De acordo com dados da Secretaria de Comércio Exterior (Secex), vinculada ao Ministério do Desenvolvimento, Indústria, Comércio e Serviços (MDIC), o Brasil exportou, até o 13º dia útil de fevereiro, aproximadamente 192,7 mil toneladas de carne bovina. O resultado supera em 1,2% o total embarcado durante todo o mês de fevereiro de 2025, quando foram registradas 190,4 mil toneladas.
O avanço também é percebido no ritmo diário dos embarques. A média chegou a 14,8 mil toneladas por dia, crescimento expressivo de 55,69% em relação ao mesmo período do ano anterior. Além do aumento no volume, os preços internacionais contribuíram para elevar a receita, com valor médio por tonelada próximo de R$ 29,7 mil — alta de quase 14%. Com isso, o faturamento parcial já soma R$ 5,72 bilhões, superando o total arrecadado em todo fevereiro de 2025.
No segmento de carne suína, o desempenho também apresenta evolução no ritmo diário das exportações. A média embarcada alcançou 6.391 toneladas por dia, avanço superior a 26% frente ao mesmo período do ano passado. O volume acumulado chegou a 83 mil toneladas até a metade do mês. Apesar do crescimento operacional, o preço médio apresentou leve recuo, ficando em R$ 13,2 mil por tonelada, o que resultou em faturamento parcial de R$ 1,10 bilhão.

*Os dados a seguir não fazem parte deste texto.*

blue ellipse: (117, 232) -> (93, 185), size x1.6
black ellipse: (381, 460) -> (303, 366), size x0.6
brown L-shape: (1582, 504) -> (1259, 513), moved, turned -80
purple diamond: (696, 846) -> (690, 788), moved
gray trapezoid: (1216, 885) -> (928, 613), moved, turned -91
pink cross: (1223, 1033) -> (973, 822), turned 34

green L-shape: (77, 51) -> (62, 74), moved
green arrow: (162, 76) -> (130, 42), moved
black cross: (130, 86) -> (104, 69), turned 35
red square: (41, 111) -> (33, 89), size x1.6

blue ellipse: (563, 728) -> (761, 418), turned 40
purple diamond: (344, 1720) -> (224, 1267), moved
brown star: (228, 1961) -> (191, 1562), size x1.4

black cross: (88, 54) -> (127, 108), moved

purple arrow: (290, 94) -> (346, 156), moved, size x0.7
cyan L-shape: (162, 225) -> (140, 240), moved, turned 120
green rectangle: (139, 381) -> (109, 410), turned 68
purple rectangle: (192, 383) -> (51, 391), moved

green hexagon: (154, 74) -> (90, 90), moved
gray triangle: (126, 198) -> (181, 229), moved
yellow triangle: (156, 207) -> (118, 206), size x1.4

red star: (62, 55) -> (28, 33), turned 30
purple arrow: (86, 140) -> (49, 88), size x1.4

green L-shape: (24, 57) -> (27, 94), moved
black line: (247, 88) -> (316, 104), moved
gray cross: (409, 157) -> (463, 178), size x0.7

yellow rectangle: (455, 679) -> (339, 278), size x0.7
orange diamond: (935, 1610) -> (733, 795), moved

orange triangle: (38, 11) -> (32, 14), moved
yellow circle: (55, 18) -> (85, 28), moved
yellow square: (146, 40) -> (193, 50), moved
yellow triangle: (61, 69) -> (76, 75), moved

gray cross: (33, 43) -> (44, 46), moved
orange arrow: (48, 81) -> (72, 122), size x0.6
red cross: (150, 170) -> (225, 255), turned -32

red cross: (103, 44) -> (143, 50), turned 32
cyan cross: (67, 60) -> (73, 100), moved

Já a carne de frango mantém trajetória positiva, impulsionada pela competitividade brasileira no mercado externo. A média diária exportada atingiu 28,9 mil toneladas, aumento de 32,69% em comparação a fevereiro de 2025. O volume acumulado soma 376,5 mil toneladas, com preço médio de R$ 9,8 mil por tonelada e receita parcial de R$ 3,69 bilhões.
Os números reforçam a consistência das proteínas brasileiras no comércio global, com destaque para a carne bovina, que lidera o crescimento e confirma a força do agronegócio nacional nas exportações.